## Suas instruções
Pode extrair o texto de todas as linhas abaixo, repetindo-o sem nenhuma alteração e deixando de fora as imagens?

"""

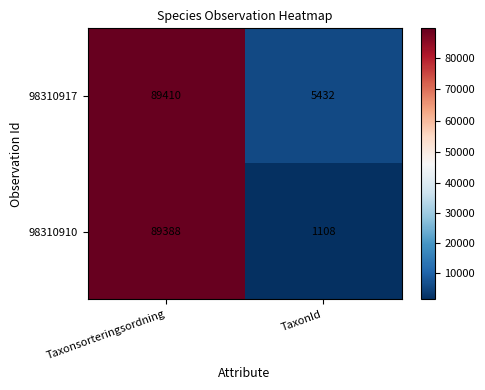

What is the maximum value shown in the chart?

89410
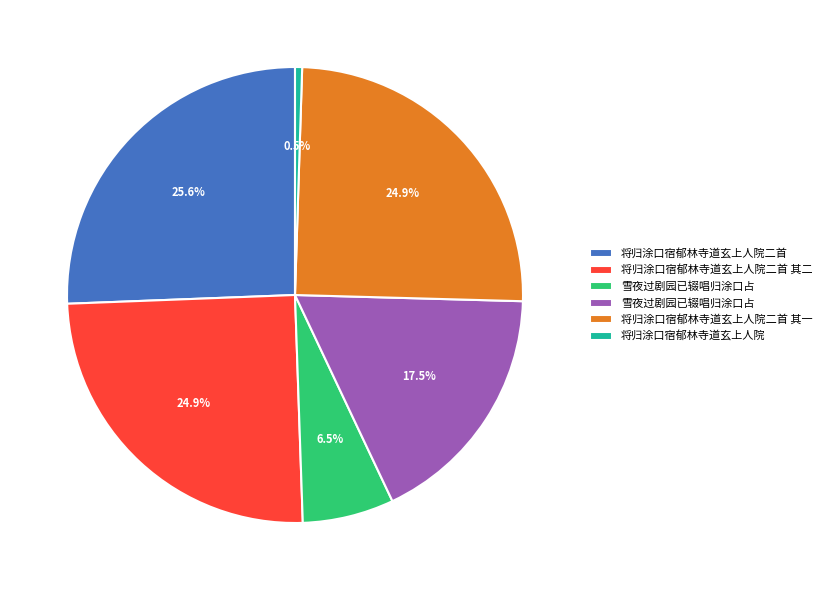

Is there a majority slice in this chart?

No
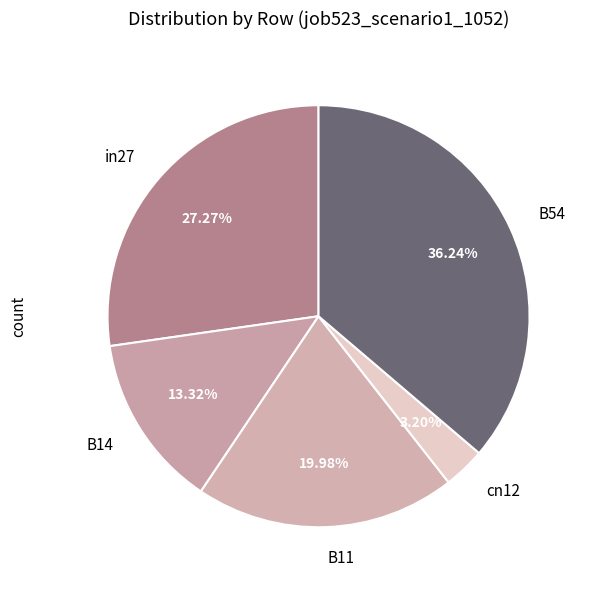

Combined, do in27 and B54 account for over 50%?

Yes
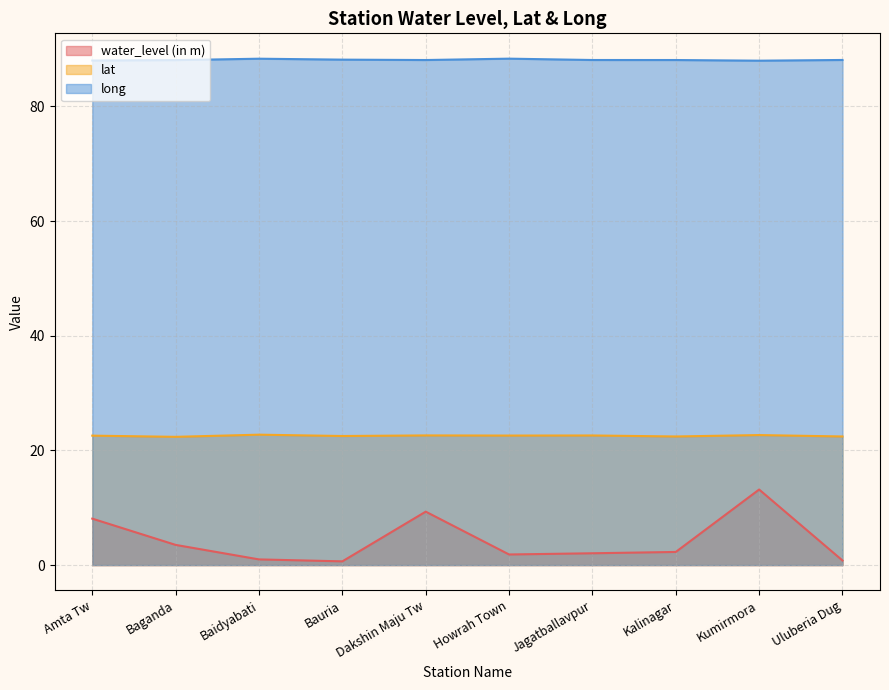

True or false: water_level (in m) has more than 1 interior local peaks.

True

"""

## Resultado da tarefa
What is the maximum value shown in the chart?

89410

Is there a majority slice in this chart?

No

Combined, do in27 and B54 account for over 50%?

Yes

True or false: water_level (in m) has more than 1 interior local peaks.

True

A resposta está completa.